___ Provided material ___

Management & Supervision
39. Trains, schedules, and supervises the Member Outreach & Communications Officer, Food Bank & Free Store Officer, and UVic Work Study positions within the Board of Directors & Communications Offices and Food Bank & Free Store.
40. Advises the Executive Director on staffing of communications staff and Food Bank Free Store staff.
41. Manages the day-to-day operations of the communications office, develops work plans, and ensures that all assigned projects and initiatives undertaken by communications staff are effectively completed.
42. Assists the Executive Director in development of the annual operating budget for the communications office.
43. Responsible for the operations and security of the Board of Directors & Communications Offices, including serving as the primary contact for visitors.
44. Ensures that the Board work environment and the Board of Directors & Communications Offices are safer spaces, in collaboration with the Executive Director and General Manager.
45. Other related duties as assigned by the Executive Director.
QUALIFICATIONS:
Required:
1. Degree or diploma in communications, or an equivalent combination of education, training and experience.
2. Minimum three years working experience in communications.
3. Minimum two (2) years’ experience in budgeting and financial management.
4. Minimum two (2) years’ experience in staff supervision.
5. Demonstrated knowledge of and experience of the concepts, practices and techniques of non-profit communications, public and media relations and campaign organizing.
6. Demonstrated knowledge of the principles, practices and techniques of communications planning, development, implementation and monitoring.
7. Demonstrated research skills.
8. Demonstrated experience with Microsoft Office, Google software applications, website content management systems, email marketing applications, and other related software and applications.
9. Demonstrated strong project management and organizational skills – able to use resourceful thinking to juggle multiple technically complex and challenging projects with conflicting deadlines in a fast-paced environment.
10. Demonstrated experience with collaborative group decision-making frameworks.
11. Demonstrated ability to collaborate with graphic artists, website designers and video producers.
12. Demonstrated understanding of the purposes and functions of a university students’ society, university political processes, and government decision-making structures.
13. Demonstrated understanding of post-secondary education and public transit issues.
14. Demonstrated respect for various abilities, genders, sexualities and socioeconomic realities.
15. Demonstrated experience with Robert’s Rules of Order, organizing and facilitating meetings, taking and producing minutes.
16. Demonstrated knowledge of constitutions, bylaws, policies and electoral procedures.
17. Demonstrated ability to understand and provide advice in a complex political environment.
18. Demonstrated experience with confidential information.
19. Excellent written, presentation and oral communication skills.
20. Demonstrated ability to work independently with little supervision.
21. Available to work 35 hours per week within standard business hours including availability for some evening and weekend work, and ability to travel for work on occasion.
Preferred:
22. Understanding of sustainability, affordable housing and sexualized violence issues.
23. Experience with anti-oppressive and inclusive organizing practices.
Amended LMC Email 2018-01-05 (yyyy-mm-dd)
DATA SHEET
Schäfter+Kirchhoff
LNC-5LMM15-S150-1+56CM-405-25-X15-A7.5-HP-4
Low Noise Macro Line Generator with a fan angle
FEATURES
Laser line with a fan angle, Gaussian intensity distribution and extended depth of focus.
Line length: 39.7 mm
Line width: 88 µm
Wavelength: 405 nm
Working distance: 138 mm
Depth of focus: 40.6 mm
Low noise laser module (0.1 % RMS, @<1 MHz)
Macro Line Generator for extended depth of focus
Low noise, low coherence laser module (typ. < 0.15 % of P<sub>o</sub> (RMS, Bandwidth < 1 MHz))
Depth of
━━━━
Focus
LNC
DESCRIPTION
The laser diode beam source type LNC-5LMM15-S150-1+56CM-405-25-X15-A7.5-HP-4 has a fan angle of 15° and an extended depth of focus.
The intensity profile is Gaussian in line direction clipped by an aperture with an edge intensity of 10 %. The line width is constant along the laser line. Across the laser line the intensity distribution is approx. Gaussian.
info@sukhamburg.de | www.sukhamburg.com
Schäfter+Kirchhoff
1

___

### What the task asks
Reproduce the data shown above exactly, including every line.

### Solution to the problem
Management & Supervision
39. Trains, schedules, and supervises the Member Outreach & Communications Officer, Food Bank & Free Store Officer, and UVic Work Study positions within the Board of Directors & Communications Offices and Food Bank & Free Store.
40. Advises the Executive Director on staffing of communications staff and Food Bank Free Store staff.
41. Manages the day-to-day operations of the communications office, develops work plans, and ensures that all assigned projects and initiatives undertaken by communications staff are effectively completed.
42. Assists the Executive Director in development of the annual operating budget for the communications office.
43. Responsible for the operations and security of the Board of Directors & Communications Offices, including serving as the primary contact for visitors.
44. Ensures that the Board work environment and the Board of Directors & Communications Offices are safer spaces, in collaboration with the Executive Director and General Manager.
45. Other related duties as assigned by the Executive Director.
QUALIFICATIONS:
Required:
1. Degree or diploma in communications, or an equivalent combination of education, training and experience.
2. Minimum three years working experience in communications.
3. Minimum two (2) years’ experience in budgeting and financial management.
4. Minimum two (2) years’ experience in staff supervision.
5. Demonstrated knowledge of and experience of the concepts, practices and techniques of non-profit communications, public and media relations and campaign organizing.
6. Demonstrated knowledge of the principles, practices and techniques of communications planning, development, implementation and monitoring.
7. Demonstrated research skills.
8. Demonstrated experience with Microsoft Office, Google software applications, website content management systems, email marketing applications, and other related software and applications.
9. Demonstrated strong project management and organizational skills – able to use resourceful thinking to juggle multiple technically complex and challenging projects with conflicting deadlines in a fast-paced environment.
10. Demonstrated experience with collaborative group decision-making frameworks.
11. Demonstrated ability to collaborate with graphic artists, website designers and video producers.
12. Demonstrated understanding of the purposes and functions of a university students’ society, university political processes, and government decision-making structures.
13. Demonstrated understanding of post-secondary education and public transit issues.
14. Demonstrated respect for various abilities, genders, sexualities and socioeconomic realities.
15. Demonstrated experience with Robert’s Rules of Order, organizing and facilitating meetings, taking and producing minutes.
16. Demonstrated knowledge of constitutions, bylaws, policies and electoral procedures.
17. Demonstrated ability to understand and provide advice in a complex political environment.
18. Demonstrated experience with confidential information.
19. Excellent written, presentation and oral communication skills.
20. Demonstrated ability to work independently with little supervision.
21. Available to work 35 hours per week within standard business hours including availability for some evening and weekend work, and ability to travel for work on occasion.
Preferred:
22. Understanding of sustainability, affordable housing and sexualized violence issues.
23. Experience with anti-oppressive and inclusive organizing practices.
Amended LMC Email 2018-01-05 (yyyy-mm-dd)
DATA SHEET
Schäfter+Kirchhoff
LNC-5LMM15-S150-1+56CM-405-25-X15-A7.5-HP-4
Low Noise Macro Line Generator with a fan angle
FEATURES
Laser line with a fan angle, Gaussian intensity distribution and extended depth of focus.
Line length: 39.7 mm
Line width: 88 µm
Wavelength: 405 nm
Working distance: 138 mm
Depth of focus: 40.6 mm
Low noise laser module (0.1 % RMS, @<1 MHz)
Macro Line Generator for extended depth of focus
Low noise, low coherence laser module (typ. < 0.15 % of P<sub>o</sub> (RMS, Bandwidth < 1 MHz))
Depth of
━━━━
Focus
LNC
DESCRIPTION
The laser diode beam source type LNC-5LMM15-S150-1+56CM-405-25-X15-A7.5-HP-4 has a fan angle of 15° and an extended depth of focus.
The intensity profile is Gaussian in line direction clipped by an aperture with an edge intensity of 10 %. The line width is constant along the laser line. Across the laser line the intensity distribution is approx. Gaussian.
info@sukhamburg.de | www.sukhamburg.com
Schäfter+Kirchhoff
1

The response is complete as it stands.